The arrangement provides a capital infusion to Texas Instruments’ manufacturing effort in Japan, where it is the leading U.S. supplier to the domestic semiconductor market. It also serves Kobe Steel’s strategy to diversify into the electronics and advanced materials sectors.

Advertisement

Kobe Steel, one of Japan’s largest steelmakers with projected sales of $8 billion (1.22 trillion yen) for the fiscal year ending March 31, will initially own a majority share in the joint venture, to be called KTI Semiconductor Ltd.

Dallas-based Texas Instruments, which has had a manufacturing presence in Japan for 27 years, will sell the semiconductors made by the joint venture in Japan and in overseas markets.

The agreement with Kobe Steel “fits very well with our strategic program to increase our involvement in the consumer electronics segment of the semiconductor market in Japan, while providing strong protection for our technology,” Akira Ishikawa, senior vice president of Texas Instruments’ semiconductor group, said in a prepared statement.

Texas Instruments operates four plants in Japan. Late last year, the company began building a research and development center in Tsukuba, north of Tokyo.

The venture with Kobe Steel follows the recent emergence of several other transpacific deals in the semiconductor industry.

At the beginning of March, AT&T; Microelectronics and Japan’s NEC Corp. announced an agreement to cooperate in a wide range of semiconductor technologies, including efforts to design American Telephone & Telegraph’s semiconductors into NEC computers. AT&T; previously had announced a manufacturing project with Mitsubishi Electric Corp., giving the American company access to Mitsubishi’s static memory chip technology.

Advertisement

Earlier this year, Intel Corp. teamed up with Japan’s NMB Semiconductor Co. and Advanced Micro Devices swapped one of its plants for access to some of Sony Corp.’s semiconductor technology.

Competition between the U.S. and Japanese semiconductor industries has been a contentious trade issue for more than a decade, with critics on the American side complaining that Japanese makers--strengthened by government support, cheap capital and the economies of scale--have flooded overseas markets and blocked foreign imports into their home market.

In 1986, the United States and Japan reached a controversial semiconductor agreement intended to stop Japanese dumping and to open the domestic market to American imports.
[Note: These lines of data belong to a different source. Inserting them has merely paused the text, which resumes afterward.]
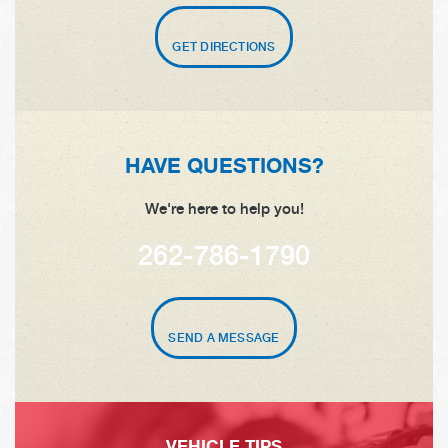
GET DIRECTIONS
HAVE QUESTIONS?
We're here to help you!
262-786-1790
SEND A MESSAGE
VEHICLE TIPS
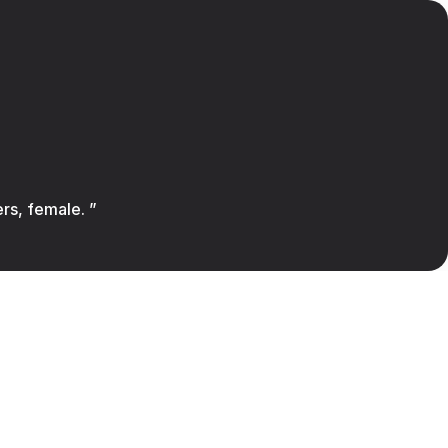
ers, female. ”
U.S. officials said the agreement contained a side letter guaranteeing that the American market share would increase from about 8.5% to 20% by 1991, and imposed punitive tariffs on some Japanese electronics imports in 1987 when it appeared significant progress was not being made.

Recent statistics, however, suggest Japanese end users are beginning to rely more heavily on foreign suppliers. According to the World Semiconductor Trade Statistics organization, an internationally accepted authority, foreign makers had increased their share of the Japanese semiconductor market from about 10% at the beginning of 1989 to 12.9% in the fourth quarter of last year. The vast majority of these chips were ostensibly from American suppliers.